代表とクラブの大きな違いは補強ができないという点にある。代表では、監督が望む選手が必ずしも揃っているとは限らない。もちろん、監督の理想通りに外から選手を獲得することもできない。

この観点から考えると、確固たる哲学を持つ監督が代表を率いるのは厳しい。例えば、3-4-3システムの信奉者として知られているジャン・ピエロ・ガスペリーニ(現ジェノア監督)。彼の場合、3-4-3にマッチする選手が揃っていなければ、結果を残すことは難しい。クラブでなら自分の戦術に合った選手を獲得し、合わない選手を放出できるが、代表ではそれができない。もちろん、合わない選手を冷遇することは可能だが、国民からの反発は大きいだろうし、何より宝の持ち腐れとなってしまう。

同じイタリア人でも、アルベルト・ザッケローニ(前日本代表監督)、アントニオ・コンテ(現イタリア代表監督)は戦術的柔軟性がある。前者は何度か試した3-4-3に見切りをつけ、最終的に4-2-3-1をメインとした。そして後者も試行錯誤の末、3-5-2システムを完成させた。

コンテの例を詳細に述べてみる。彼は元々4-2-4システムの信奉者で、2011年にユヴェントスの監督に就任した際も4-2-4をメインにするつもりだった。

だが、アンドレア・ピルロという当代きってのレジスタの存在が、コンテの考えを変えた。ミラン時代のピルロは、4-3-1-2または4-3-2-1システムの中核として活躍した司令塔だ。ダブルボランチの一角として起用するのではなく、ミラン時代と同じく3センターハーフの真ん中で起用した方が持ち味を出せる。そう考えたコンテは、4-2-4から4-3-3へのシステム変更を決意した。

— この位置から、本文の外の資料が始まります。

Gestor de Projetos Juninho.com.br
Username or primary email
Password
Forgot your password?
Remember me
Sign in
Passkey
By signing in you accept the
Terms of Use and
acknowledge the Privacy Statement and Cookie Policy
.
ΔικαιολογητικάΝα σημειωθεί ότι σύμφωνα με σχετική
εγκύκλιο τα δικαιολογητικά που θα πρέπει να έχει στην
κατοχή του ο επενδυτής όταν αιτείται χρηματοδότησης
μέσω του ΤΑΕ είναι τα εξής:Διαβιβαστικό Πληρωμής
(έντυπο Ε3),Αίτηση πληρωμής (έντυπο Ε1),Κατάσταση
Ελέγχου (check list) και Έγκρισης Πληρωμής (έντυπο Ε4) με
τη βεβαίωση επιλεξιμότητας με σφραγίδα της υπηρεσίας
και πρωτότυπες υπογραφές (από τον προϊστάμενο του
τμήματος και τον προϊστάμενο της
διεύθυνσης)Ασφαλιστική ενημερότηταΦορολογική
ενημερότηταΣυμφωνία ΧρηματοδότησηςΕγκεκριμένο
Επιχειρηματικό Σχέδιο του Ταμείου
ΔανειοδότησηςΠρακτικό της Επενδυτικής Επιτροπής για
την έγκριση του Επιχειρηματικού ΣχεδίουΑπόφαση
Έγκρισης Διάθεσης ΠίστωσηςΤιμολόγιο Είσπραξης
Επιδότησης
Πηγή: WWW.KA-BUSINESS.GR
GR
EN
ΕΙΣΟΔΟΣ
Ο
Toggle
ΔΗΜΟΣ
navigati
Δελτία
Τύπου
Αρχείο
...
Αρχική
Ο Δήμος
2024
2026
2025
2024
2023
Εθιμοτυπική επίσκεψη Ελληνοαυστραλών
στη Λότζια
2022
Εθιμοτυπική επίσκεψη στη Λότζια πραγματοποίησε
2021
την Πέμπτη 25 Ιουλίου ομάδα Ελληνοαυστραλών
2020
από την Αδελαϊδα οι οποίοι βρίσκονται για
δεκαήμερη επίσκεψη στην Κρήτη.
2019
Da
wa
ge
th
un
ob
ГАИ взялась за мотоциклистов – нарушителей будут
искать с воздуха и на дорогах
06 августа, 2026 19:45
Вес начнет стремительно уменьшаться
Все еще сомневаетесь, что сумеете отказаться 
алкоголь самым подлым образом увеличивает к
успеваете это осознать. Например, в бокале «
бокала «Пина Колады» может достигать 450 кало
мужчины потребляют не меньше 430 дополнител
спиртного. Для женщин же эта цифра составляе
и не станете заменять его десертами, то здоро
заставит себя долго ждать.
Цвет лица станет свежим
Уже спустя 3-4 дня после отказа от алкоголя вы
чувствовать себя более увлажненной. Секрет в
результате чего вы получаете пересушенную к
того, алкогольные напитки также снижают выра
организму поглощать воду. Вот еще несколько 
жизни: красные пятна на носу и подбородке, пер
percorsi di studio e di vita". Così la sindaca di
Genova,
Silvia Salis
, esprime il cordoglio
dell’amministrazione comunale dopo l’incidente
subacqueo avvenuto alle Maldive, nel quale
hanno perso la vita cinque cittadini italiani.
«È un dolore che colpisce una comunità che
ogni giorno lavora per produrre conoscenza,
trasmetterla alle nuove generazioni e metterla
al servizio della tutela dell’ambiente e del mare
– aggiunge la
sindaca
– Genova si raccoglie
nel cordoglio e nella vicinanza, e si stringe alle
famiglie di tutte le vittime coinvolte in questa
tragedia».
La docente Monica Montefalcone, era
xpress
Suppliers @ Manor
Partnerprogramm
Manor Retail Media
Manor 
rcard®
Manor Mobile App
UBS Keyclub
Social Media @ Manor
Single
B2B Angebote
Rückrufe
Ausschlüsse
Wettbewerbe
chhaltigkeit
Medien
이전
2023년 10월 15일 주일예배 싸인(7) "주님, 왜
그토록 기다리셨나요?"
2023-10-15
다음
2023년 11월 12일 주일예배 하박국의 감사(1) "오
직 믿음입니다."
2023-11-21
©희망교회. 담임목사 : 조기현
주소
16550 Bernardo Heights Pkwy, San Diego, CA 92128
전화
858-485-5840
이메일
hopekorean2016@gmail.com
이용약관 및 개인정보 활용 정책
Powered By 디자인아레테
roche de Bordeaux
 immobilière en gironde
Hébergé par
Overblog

コンテはその後も試行錯誤をし、3-5-2システムを完成させた。4-3-3の3センターハーフはそのままに、3バックを導入して理想を手に入れたのだ。コンテの3-5-2は、両ウイングバックが非常に高い位置を取るのが特徴で、攻撃時は4トップのようになる。つまり、4-2-4でやりたかったサッカーを3バックで実現させたのである。3-5-2システムを完成させたユヴェントスが国内で敵なしの強さを誇り、3連覇を達成したのは記憶に新しい。

また、ブラジルW杯でオランダをベスト4に導いたルイス・ファン・ハール(現マンチェスター・ユナイテッド監督)も柔軟性のある監督だ。華麗な攻撃サッカーのイメージが強いオランダ代表だが、ブラジルの地では3バックをベースとした手堅いサッカーを披露し、結果を残した。国の伝統や自身の哲学を曲げるのはかなり勇気がいる決断だが、それができなければ、代表監督は務まらないと言っても過言ではない。